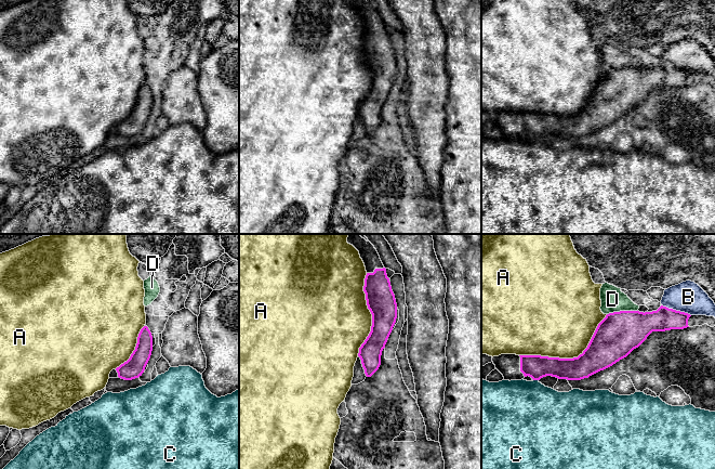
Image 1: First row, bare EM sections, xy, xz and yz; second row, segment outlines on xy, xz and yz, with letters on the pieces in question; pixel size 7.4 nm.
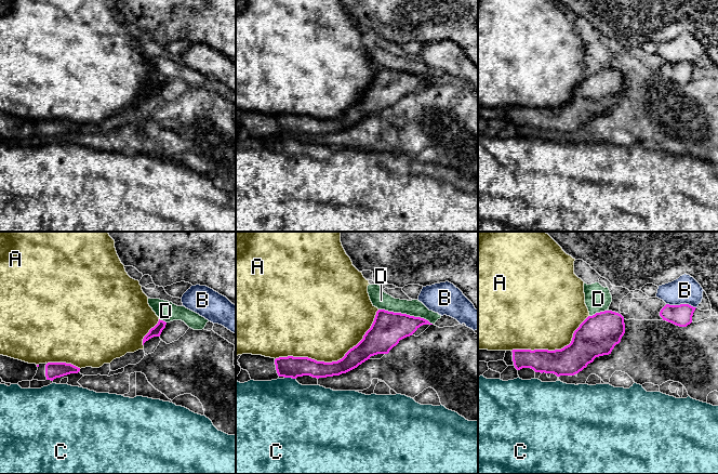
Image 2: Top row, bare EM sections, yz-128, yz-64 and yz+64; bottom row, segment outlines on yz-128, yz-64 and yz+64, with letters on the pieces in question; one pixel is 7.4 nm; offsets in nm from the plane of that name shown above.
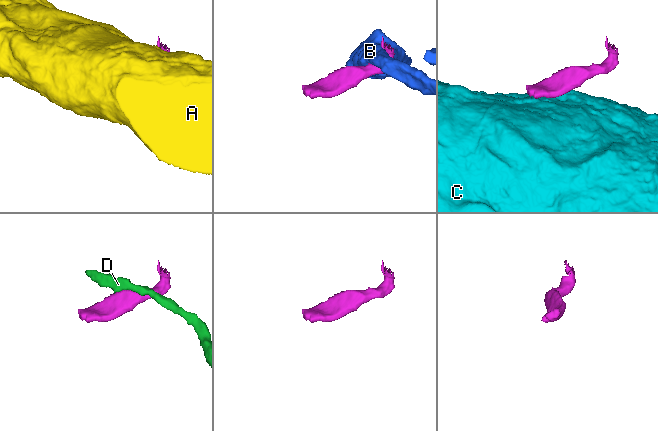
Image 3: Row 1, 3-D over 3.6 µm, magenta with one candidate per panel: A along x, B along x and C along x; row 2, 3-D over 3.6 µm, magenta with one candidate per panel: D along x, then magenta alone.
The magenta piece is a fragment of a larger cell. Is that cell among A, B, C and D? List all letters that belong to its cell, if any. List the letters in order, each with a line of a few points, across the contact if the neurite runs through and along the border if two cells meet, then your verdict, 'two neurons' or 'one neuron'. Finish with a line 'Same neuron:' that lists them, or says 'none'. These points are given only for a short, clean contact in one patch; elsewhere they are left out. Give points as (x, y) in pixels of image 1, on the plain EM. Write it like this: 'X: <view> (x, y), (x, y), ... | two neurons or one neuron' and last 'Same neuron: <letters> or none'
A: two neurons
B: two neurons
C: yz (533, 137), (538, 138) | two neurons
D: two neurons
Same neuron: none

## Work instruction
Filter the records for the word "outlines" and show every line that has it.

## Output for this exercise
Image 1: First row, bare EM sections, xy, xz and yz; second row, segment outlines on xy, xz and yz, with letters on the pieces in question; pixel size 7.4 nm.
Image 2: Top row, bare EM sections, yz-128, yz-64 and yz+64; bottom row, segment outlines on yz-128, yz-64 and yz+64, with letters on the pieces in question; one pixel is 7.4 nm; offsets in nm from the plane of that name shown above.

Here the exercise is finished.